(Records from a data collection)

----

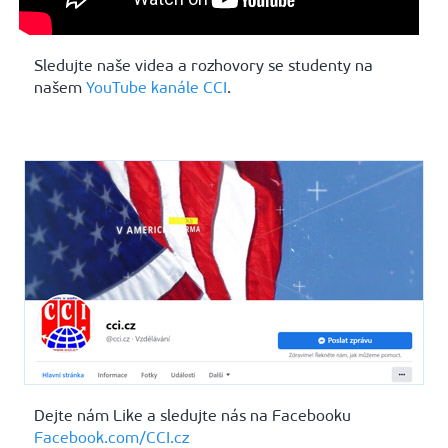
Sledujte naše videa a rozhovory se studenty na
našem
YouTube kanále CCI
.
Dejte nám Like a sledujte nás na Facebooku
Facebook.com/CCI.cz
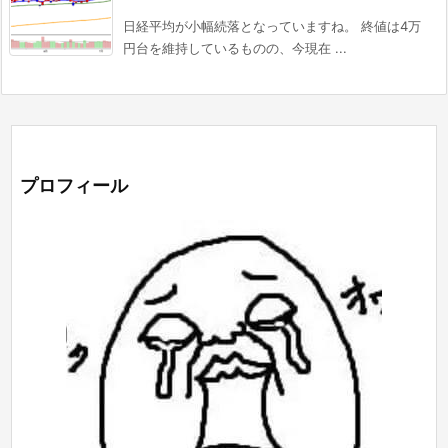
日経平均が小幅続落となっていますね。 終値は4万
円台を維持しているものの、今現在 ...
プロフィール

----

WHAT TO PRODUCE: Reproduce exactly, and only, the part of the entries above that runs from the line with "Facebook.com/CCI.cz" to the last line, both included. Pictures stay out.

ANSWER BOX:
Facebook.com/CCI.cz
日経平均が小幅続落となっていますね。 終値は4万
円台を維持しているものの、今現在 ...
プロフィール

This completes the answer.